Réalisé par le grand cinéaste espagnol Luis Buñuel en 1959, à la fin de sa période mexicaine, juste avant le formidable Viridiana (qu’il a tourné en Espagne en 1960), Nazarin est une œuvre étonnamment sobre, surtout de la part d’un des plus importants représentants du surréalisme cinématographique. Le film narre le chemin de croix d’un prêtre véritablement saint, le père Nazarin (incarné magnifiquement par le grand acteur Francisco Rabal), désavoué par l’Eglise pour avoir protégé une prostituée meurtrière. Lors de son errance forcée, il est accompagné de ladite prostituée prénommée Andara, ainsi que d’une belle jeune femme pure et suicidaire délaissée par son amant, Beatriz. Si le ton du film est surprenant de la part de Buñuel, où le cinéaste a opté pour une grande rigueur picturale (chaque plan est un véritable tableau, où la lumière irradie les visages des trois protagonistes susnommés victimes de l’incompréhension de l’Eglise, leur donnant un air de sainteté), Nazarin dénonce avec virulence la dangerosité de la religion, bridant les hommes au lieu de les secourir en leur faisant miroiter un espoir impossible, notamment pour les plus miséreux. Même si le film n’est pas dénué d’humour et de fantaisie (le nain amoureux de la prostituée par exemple, très touchant), le réalisme documentaire de Buñuel rappelle celui de son magistral Los Olvidados, où le cinéaste observe sans complaisance mais aussi sans mépris la pauvreté et la misère. Le père Nazarin, saint parmi les saint, se heurte sans cesse à la terrible réalité contre laquelle la religion, même prêchée par un pur comme lui, ne peut rien.

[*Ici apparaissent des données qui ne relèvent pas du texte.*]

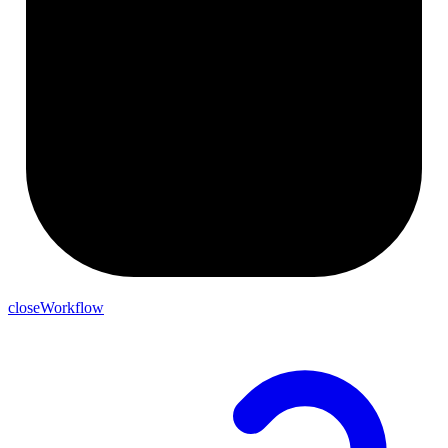
closeWorkflow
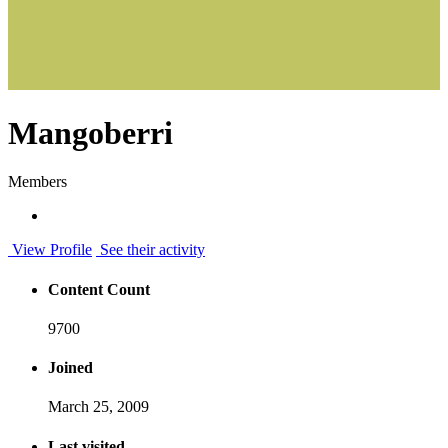
Mangoberri
Members
View Profile
See their activity
Content Count
9700
Joined
March 25, 2009
Last visited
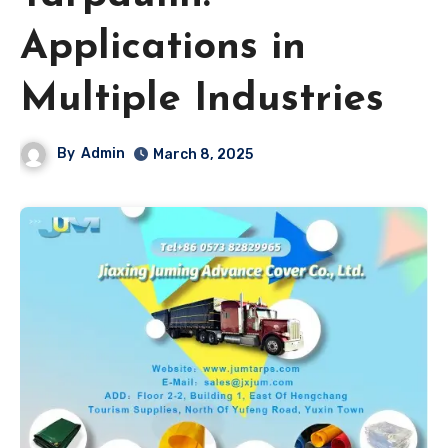
Applications in
Multiple Industries
By
Admin
March 8, 2025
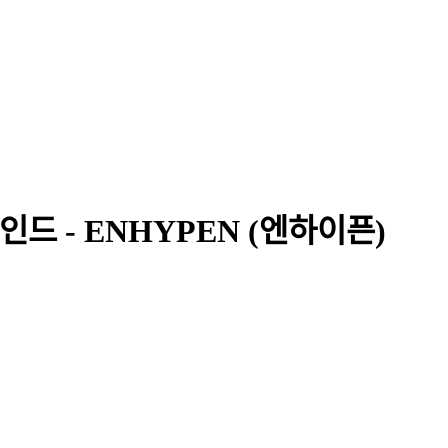
비하인드 - ENHYPEN (엔하이픈)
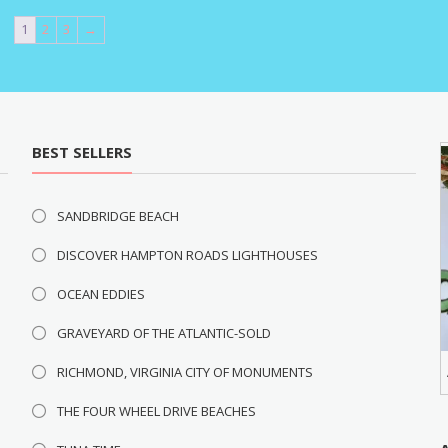
1
2
3
→
BEST SELLERS
SANDBRIDGE BEACH
DISCOVER HAMPTON ROADS LIGHTHOUSES
OCEAN EDDIES
GRAVEYARD OF THE ATLANTIC-SOLD
RICHMOND, VIRGINIA CITY OF MONUMENTS
THE FOUR WHEEL DRIVE BEACHES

Toutes ses tentatives pour prêcher l’amour divin se retournent progressivement contre lui, isolant de plus en plus le pauvre prêtre et lui démontrant les limites de la religion. Mais Buñuel, anticlérical notoire, n’a cependant jamais de mépris pour Nazarin, et celui-ci, dont le calvaire est aussi vécu par ses deux suiveuses, Andara et l’innocente Beatriz, victimes du cloisonnement de la société, va se révéler de plus en plus humain.
Plus Nazarin est tenté par le péché (le péché de chair par exemple, lorsqu’il embrasse une belle miséreuse malade ; celui de rancune et de vengeance, lorsqu’enfermé à tort dans une prison sale, il est persécuté par certains détenus aussi perdus que lui ; …), plus il s’humanise et s’ouvre aux autres, alors qu’auparavant il semblait sur un petit nuage, indifférent à la misère autour de lui. Constamment entre le sacré et le profane, Nazarin est sans aucun doute une œuvre majeure de Buñuel. Par momenst, le film atteint le dépouillement d’un Dreyer, dans l’incroyable beauté de ses gros plans de visage, d’une pureté absolue, notamment le visage toujours baigné de lumière de la belle martyre Beatriz, amoureuse pécheresse de Nazarin mais véritable sainte, acceptant avec dignité sa condition de victime.
Joyau de la période mexicaine de Buñuel, Nazarin est un film implacable mais non exempt de chaleur humaine, dressant avec rigueur le tableau d’une humanité misérable livrée à elle-même et abandonnée de Dieu, dont le seul espoir de survie se trouve dans la compassion de certaines âmes charitables, non dans une religion rigoriste faussement concernée et seulement préoccupée par sa propagation.